Front-end code change data:
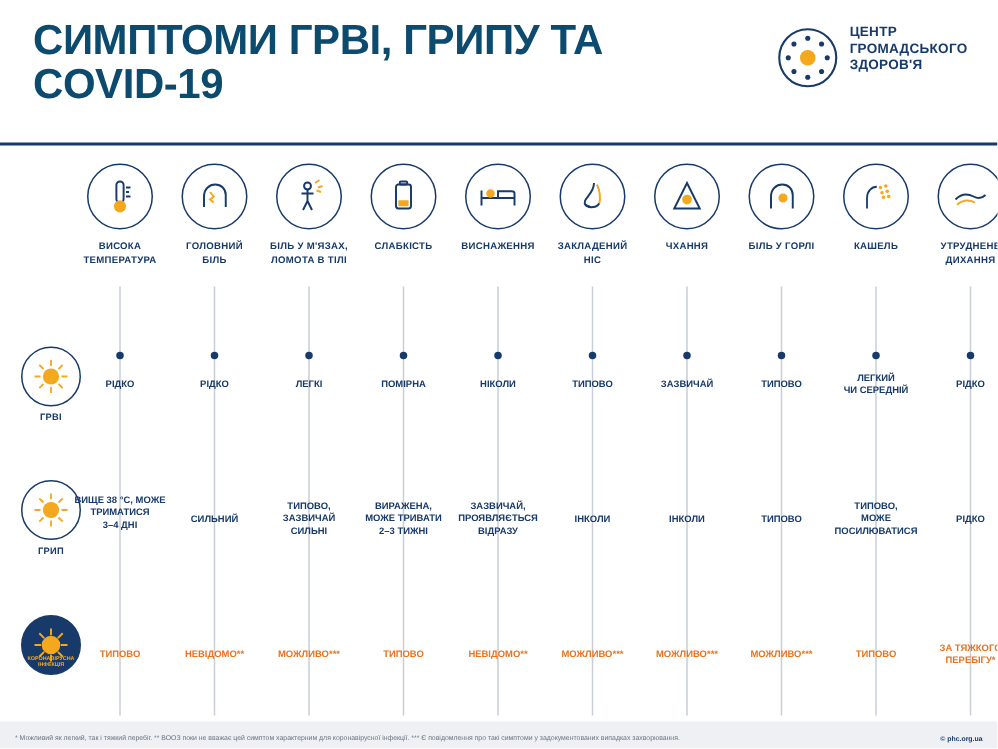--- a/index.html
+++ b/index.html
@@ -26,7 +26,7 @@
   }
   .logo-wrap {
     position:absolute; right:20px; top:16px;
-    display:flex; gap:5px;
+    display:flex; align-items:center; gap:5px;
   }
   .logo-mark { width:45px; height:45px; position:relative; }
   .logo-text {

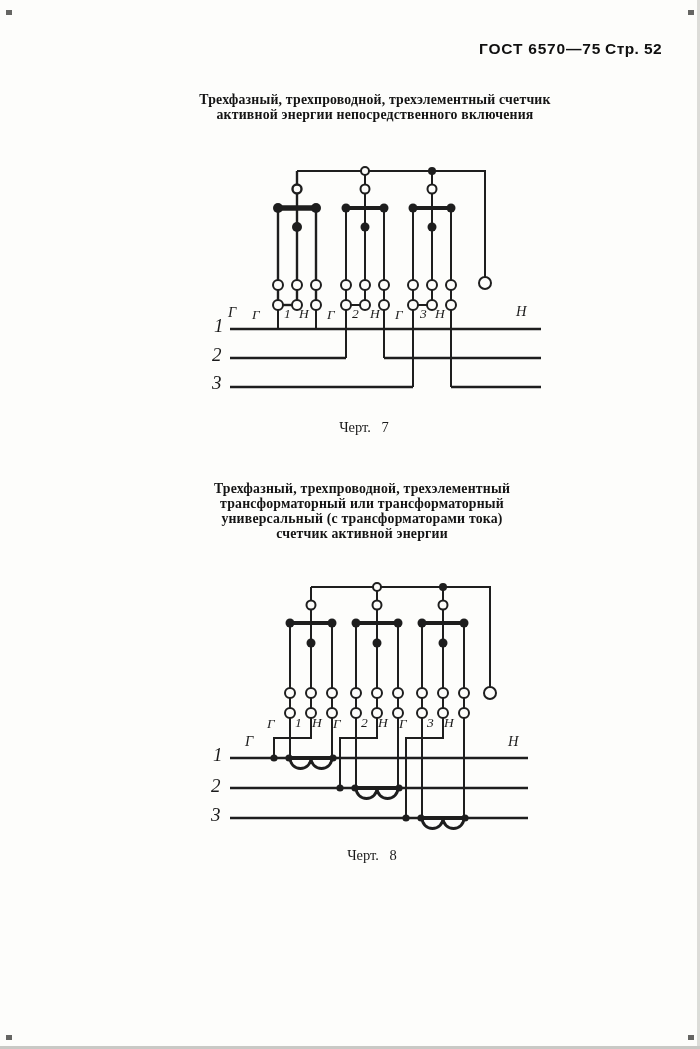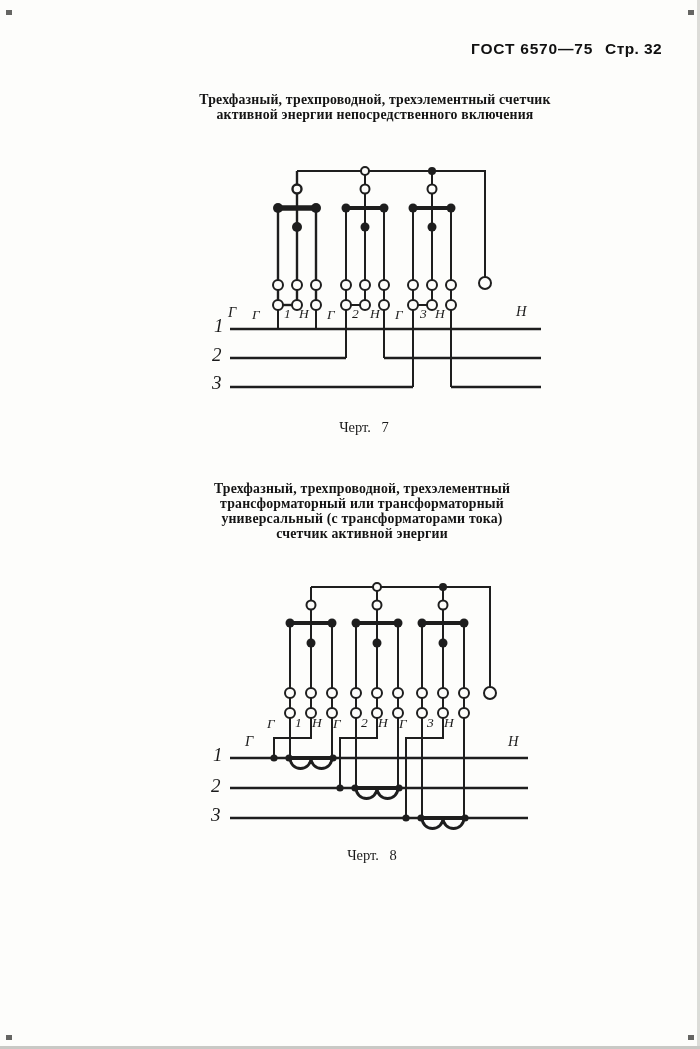--- a/index.html
+++ b/index.html
@@ -12,7 +12,7 @@
     font-family:"Liberation Sans",sans-serif;font-weight:bold;
     font-size:15.5px;letter-spacing:.4px;color:#101010;white-space:nowrap;
   }
-  .hdr .doc{letter-spacing:.8px;margin-right:12px;}
+  .hdr .doc{letter-spacing:.8px;margin-right:4px;}
   .title{
     position:absolute;width:700px;text-align:center;font-weight:bold;
     font-size:13.8px;color:#141414;letter-spacing:.2px;

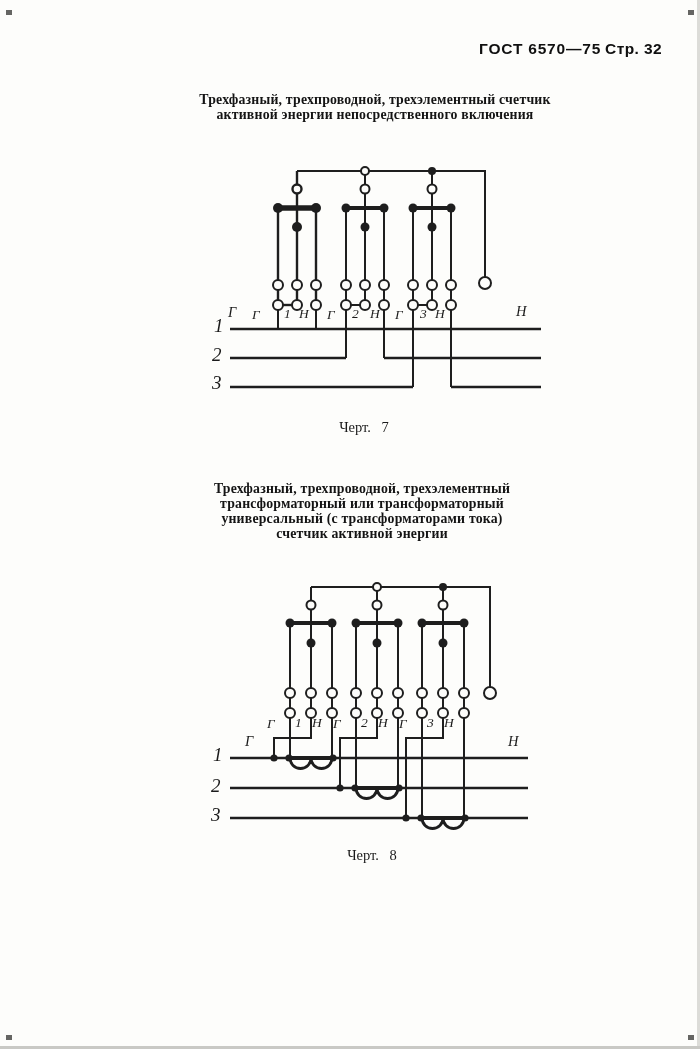--- a/index.html
+++ b/index.html
@@ -47,7 +47,7 @@
   <div class="edge-b"></div>
 
   <div class="hdr">
-    <span class="doc">ГОСТ 6570—75</span><span>Стр. 32</span>
+    <span class="doc">ГОСТ 6570—75</span><span>Стр. 52</span>
   </div>
 
   <div class="title" id="title7">

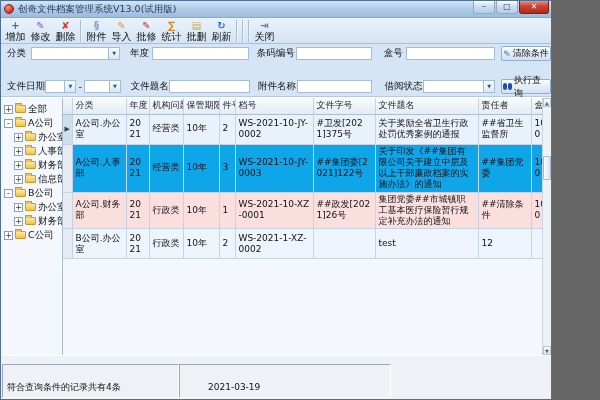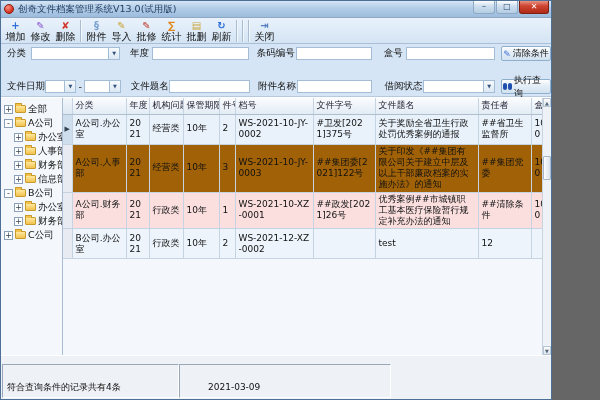--- a/index.html
+++ b/index.html
@@ -95,7 +95,7 @@
   td.gut, th.gut { padding:0; text-align:center; background:linear-gradient(#f3f7fb,#dce8f2);
     color:#345; font-size:7px; }
   tr.r0 td { background:#e9f2fb; } tr.r0 td.gut { background:#cfdeed; }
-  tr.r1 td { background:#a16207; } tr.r1 td.gut { background:#e8ecf2; }
+  tr.r1 td { background:#0ea5e9; } tr.r1 td.gut { background:#e8ecf2; }
   tr.r2 td { background:#fbdfdf; } tr.r2 td.gut { background:#e8ecf2; }
   tr.r3 td { background:#edf4fb; } tr.r3 td.gut { background:#e8ecf2; }
 

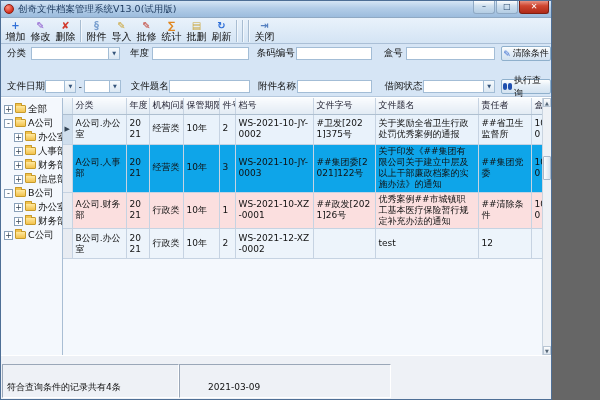--- a/index.html
+++ b/index.html
@@ -343,7 +343,7 @@
             <td>1</td>
             <td>WS-2021-10-XZ-0001</td>
             <td>##政发[2021]26号</td>
-            <td>优秀案例##市城镇职工基本医疗保险暂行规定补充办法的通知</td>
+            <td>集团党委##市城镇职工基本医疗保险暂行规定补充办法的通知</td>
             <td>##清除条件</td>
             <td>100</td>
             <td>医疗保险</td>

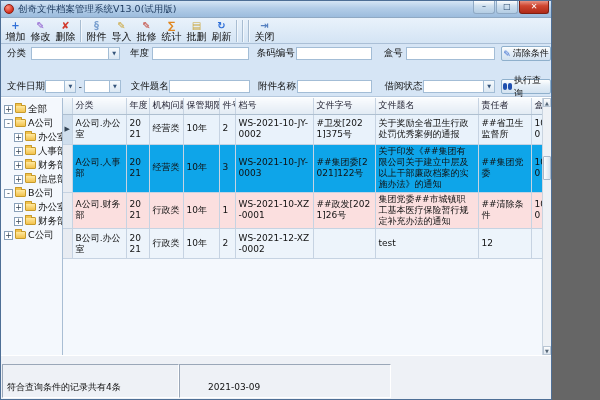--- a/index.html
+++ b/index.html
@@ -356,7 +356,7 @@
             <td>行政类</td>
             <td>10年</td>
             <td>2</td>
-            <td>WS-2021-12-XZ-0002</td>
+            <td>WS-2021-1-XZ-0002</td>
             <td></td>
             <td>test</td>
             <td>12</td>

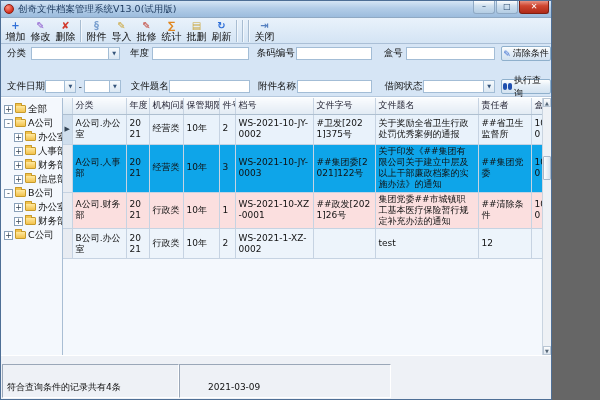--- a/index.html
+++ b/index.html
@@ -376,7 +376,7 @@
 
   <div class="statusbar">
     <span class="sb-cell sb-1">符合查询条件的记录共有4条</span>
-    <span class="sb-cell sb-2">2021-03-09</span>
+    <span class="sb-cell sb-2">2021-03-19</span>
   </div>
 
 </div>

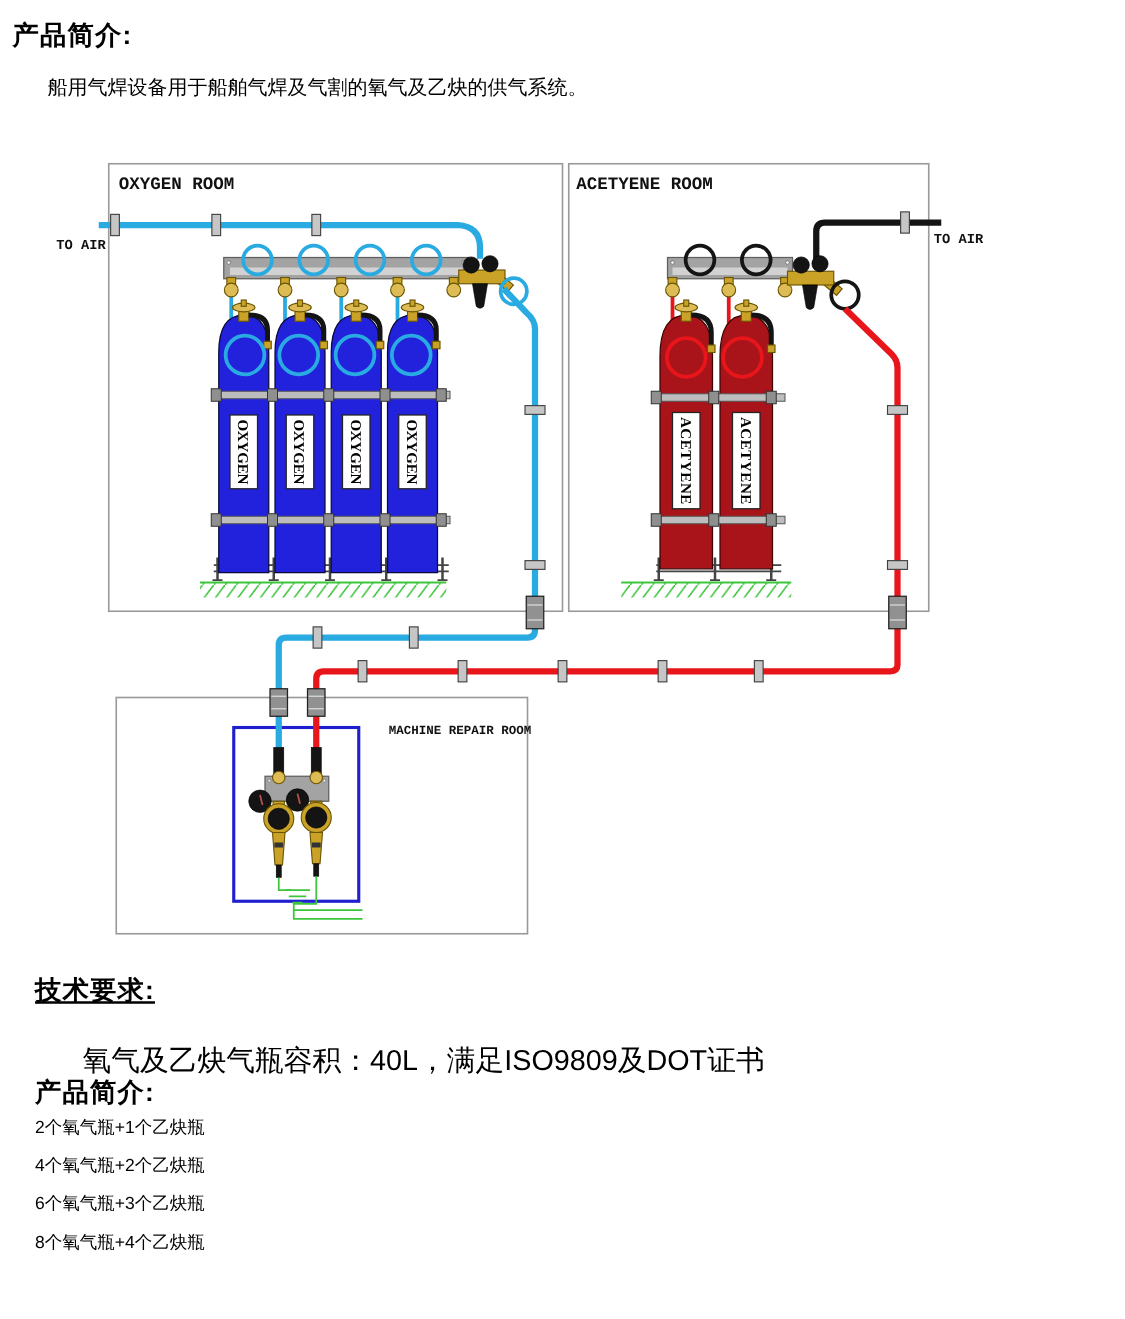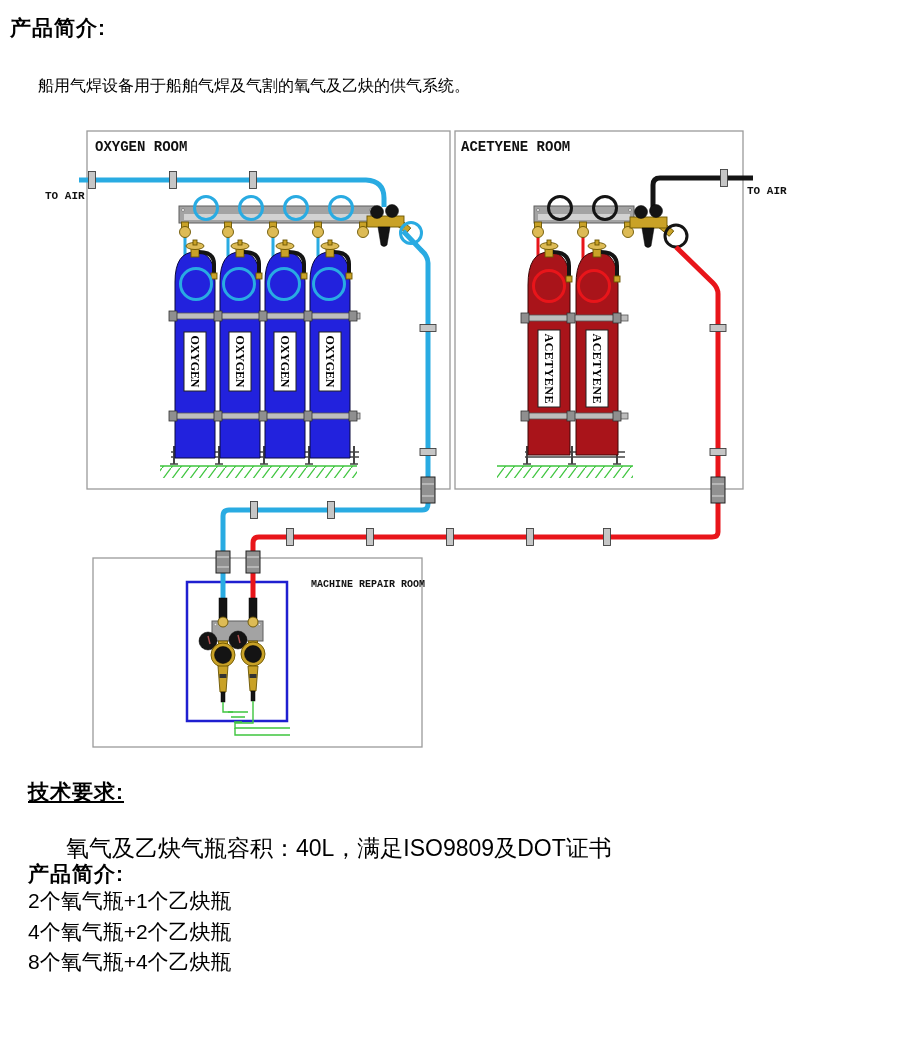--- a/index.html
+++ b/index.html
@@ -7,7 +7,7 @@
         font-family:"Liberation Sans",sans-serif;color:#000;}
   .abs{position:absolute;}
   .h-title{font-size:21px;font-weight:700;letter-spacing:1px;}
-  .body-txt{font-size:16px;font-weight:400;margin-top:16px;}
+  .body-txt{font-size:16px;font-weight:400;}
   .spec-txt{font-size:23px;font-weight:400;}
   .order-item{font-size:21px;font-weight:400;line-height:30.5px;white-space:nowrap;}
   svg text{user-select:none;}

What the task asks: Return each entry exactly as it appears above, but exclude the pictures.

Solution below:
--- a/index.html
+++ b/index.html
@@ -26,7 +26,7 @@
   }
   .logo-wrap {
     position:absolute; right:20px; top:16px;
-    display:flex; gap:5px;
+    display:flex; align-items:center; gap:5px;
   }
   .logo-mark { width:45px; height:45px; position:relative; }
   .logo-text {

--- a/index.html
+++ b/index.html
@@ -12,7 +12,7 @@
     font-family:"Liberation Sans",sans-serif;font-weight:bold;
     font-size:15.5px;letter-spacing:.4px;color:#101010;white-space:nowrap;
   }
-  .hdr .doc{letter-spacing:.8px;margin-right:12px;}
+  .hdr .doc{letter-spacing:.8px;margin-right:4px;}
   .title{
     position:absolute;width:700px;text-align:center;font-weight:bold;
     font-size:13.8px;color:#141414;letter-spacing:.2px;

--- a/index.html
+++ b/index.html
@@ -47,7 +47,7 @@
   <div class="edge-b"></div>
 
   <div class="hdr">
-    <span class="doc">ГОСТ 6570—75</span><span>Стр. 32</span>
+    <span class="doc">ГОСТ 6570—75</span><span>Стр. 52</span>
   </div>
 
   <div class="title" id="title7">

--- a/index.html
+++ b/index.html
@@ -95,7 +95,7 @@
   td.gut, th.gut { padding:0; text-align:center; background:linear-gradient(#f3f7fb,#dce8f2);
     color:#345; font-size:7px; }
   tr.r0 td { background:#e9f2fb; } tr.r0 td.gut { background:#cfdeed; }
-  tr.r1 td { background:#a16207; } tr.r1 td.gut { background:#e8ecf2; }
+  tr.r1 td { background:#0ea5e9; } tr.r1 td.gut { background:#e8ecf2; }
   tr.r2 td { background:#fbdfdf; } tr.r2 td.gut { background:#e8ecf2; }
   tr.r3 td { background:#edf4fb; } tr.r3 td.gut { background:#e8ecf2; }
 

--- a/index.html
+++ b/index.html
@@ -343,7 +343,7 @@
             <td>1</td>
             <td>WS-2021-10-XZ-0001</td>
             <td>##政发[2021]26号</td>
-            <td>优秀案例##市城镇职工基本医疗保险暂行规定补充办法的通知</td>
+            <td>集团党委##市城镇职工基本医疗保险暂行规定补充办法的通知</td>
             <td>##清除条件</td>
             <td>100</td>
             <td>医疗保险</td>

--- a/index.html
+++ b/index.html
@@ -356,7 +356,7 @@
             <td>行政类</td>
             <td>10年</td>
             <td>2</td>
-            <td>WS-2021-12-XZ-0002</td>
+            <td>WS-2021-1-XZ-0002</td>
             <td></td>
             <td>test</td>
             <td>12</td>

--- a/index.html
+++ b/index.html
@@ -376,7 +376,7 @@
 
   <div class="statusbar">
     <span class="sb-cell sb-1">符合查询条件的记录共有4条</span>
-    <span class="sb-cell sb-2">2021-03-09</span>
+    <span class="sb-cell sb-2">2021-03-19</span>
   </div>
 
 </div>

--- a/index.html
+++ b/index.html
@@ -7,7 +7,7 @@
         font-family:"Liberation Sans",sans-serif;color:#000;}
   .abs{position:absolute;}
   .h-title{font-size:21px;font-weight:700;letter-spacing:1px;}
-  .body-txt{font-size:16px;font-weight:400;margin-top:16px;}
+  .body-txt{font-size:16px;font-weight:400;}
   .spec-txt{font-size:23px;font-weight:400;}
   .order-item{font-size:21px;font-weight:400;line-height:30.5px;white-space:nowrap;}
   svg text{user-select:none;}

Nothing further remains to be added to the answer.